Vayamos por un momento al cine para recordar el Gladiador dirigido hace ya un cuarto de siglo por Ridley Scott y protagonizado por Russell Crowe. En su conversación final antes de morir, el emperador Marco Aurelio le pregunta al general Máximo sobre los motivos para vivir y luchar:
–No creo que los soldados hayan combatido y muerto por nada. Han combatido por ti y por Roma.
–¿Qué es Roma? –le pregunta el desilusionado emperador.
–He visto mucho del resto del mundo –responde el general–. Es brutal, cruel y oscuro. Roma es la luz.
En palabras de un hombre del siglo XXI, a lo que se apuntó el hispano Máximo es a la lucha de la civilización contra la barbarie.
Sigamos en el cine. La traducción que el poeta inglés Robert Browning hiciera en 1877 del Agamenón de Esquilo le sirvió de inspiración un siglo más tarde al dramaturgo Terence Rattigan para escribir el drama La versión Browning, llevado a la pantalla en dos ocasiones. La primera en 1951 con un extraordinario Michael Redgrave, padre de Vanessa, en el papel del severo y fracasado catedrático de lenguas clásicas. En la segunda, casi medio siglo posterior, el papel protagonista corrió a cargo de Albert Finney, que consiguió no quedar mal en la comparación. Hay detalles que cambian entre una película y otra, como algunos párrafos del discurso final del erudito arrepentido por su inhumanidad:
–¿Cómo vamos a modelar seres humanos civilizados si ya no creemos en la civilización?
Si estas palabras se pronunciaron en 1994, ¿cuáles no podríamos pronunciar treinta años más tarde? Porque, como bola de nieve, la caída de Occidente hacia la barbarie se acelera cada día que pasa.
En los primeros días de este nuevo año falleció Jean-Marie Le Pen, el histórico dirigente del Frente Nacional francés, primer partido europeo en enarbolar, hace ya muchas décadas, la bandera contra el suicidio inmigratorio. Miles de enemigos suyos no dejaron pasar la oportunidad de festejarlo con risas, cánticos, fuegos artificiales y champán. De nada sirvió que Bruno Retailleau, ministro del Interior, afirmara que esas manifestaciones de júbilo por la muerte de un hombre eran vergonzosas.

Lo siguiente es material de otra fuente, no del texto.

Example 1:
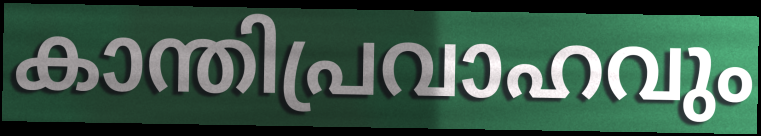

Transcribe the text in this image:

കാന്തിപ്രവാഹവും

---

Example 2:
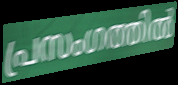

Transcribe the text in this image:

പ്രസംഗത്തിൽ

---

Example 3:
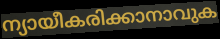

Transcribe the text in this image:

ന്യായീകരിക്കാനാവുക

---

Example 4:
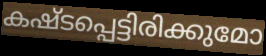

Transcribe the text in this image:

കഷ്ടപ്പെട്ടിരിക്കുമോ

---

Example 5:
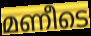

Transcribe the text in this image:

മണീടെ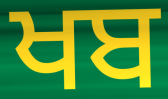
ਖਬ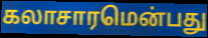
கலாசாரமென்பது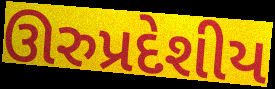
ઊરુપ્રદેશીય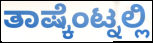
ತಾಷ್ಕೆಂಟ್ನಲ್ಲಿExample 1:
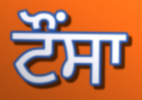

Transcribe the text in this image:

ਟੌਂਸਾ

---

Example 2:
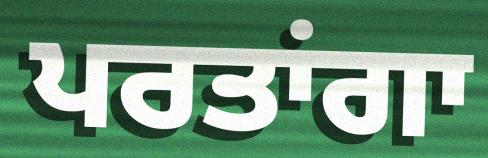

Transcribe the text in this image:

ਪਰਤਾਂਗਾ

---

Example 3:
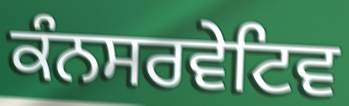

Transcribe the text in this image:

ਕੰਨਸਰਵੇਟਿਵ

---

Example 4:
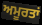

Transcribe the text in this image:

ਅਮੂਰਤਾਂ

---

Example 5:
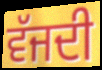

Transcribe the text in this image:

ਵੱਜਦੀ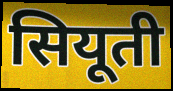
सियूतीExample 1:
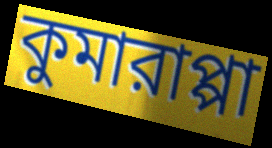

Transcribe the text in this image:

কুমারাপ্পা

Le Pen, como otras figuras históricas que gozan del privilegio de provocar la furia cobarde de los necrófilos, sigue siendo perseguido más allá de la muerte: tres semanas después de su fallecimiento, su tumba ha sido violentamente profanada. Retailleau ha vuelto a ser contundente en su condena: «La degradación de la tumba de la familia Le Pen es una absoluta abyección. El respeto a los muertos es lo que distingue la civilización de la barbarie».

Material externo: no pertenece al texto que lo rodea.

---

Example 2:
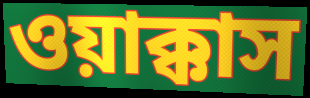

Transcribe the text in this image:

ওয়াক্কাস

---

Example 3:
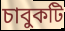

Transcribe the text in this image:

চাবুকটি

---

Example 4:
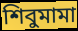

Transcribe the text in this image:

শিবুমামা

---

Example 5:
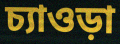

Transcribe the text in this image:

চ্যাওড়া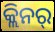
କ୍ଲିନର୍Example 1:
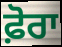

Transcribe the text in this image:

ਫ਼ੋਰਾ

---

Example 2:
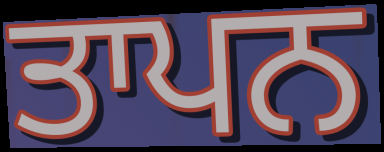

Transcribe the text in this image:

ਤਾਪਨ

Pero las que parecen surgidas del fondo de la Francia eterna fueron las de su nieta Marion: «Habéis destruido la tumba de nuestros ancestros. ¿Pensáis, quizá, que nos rompéis el corazón, que nos intimidáis, que nos desanimáis? Pero nuestra respuesta será enfrentarnos a vosotros siempre, y con más fuerza, generación tras generación. Nuestra determinación estará a la altura de vuestra infamia».
No se sabe quién o quiénes han sido, y probablemente nunca se sabrá. Pero da igual. Da igual la ideología, la proveniencia y demás circunstancias de los profanadores nocturnos. Da igual si son blancos, negros, marrones, verdes, rojos o amarillos. Da igual si se trata de bárbaros de fuera o de bárbaros de dentro. Porque todos ellos nutren las filas de la barbarie, de esa barbarie que se disfraza de progresismo, libertad y bondad.
Ésta es la elección que Occidente, este Occidente que conserva muy poco de las virtudes de los hombres de Agamenón y Marco Aurelio, habrá de hacer cuanto antes: o civilización o barbarie. Vayan eligiendo bando, pues con un poco de suerte la batalla final no se hará esperar.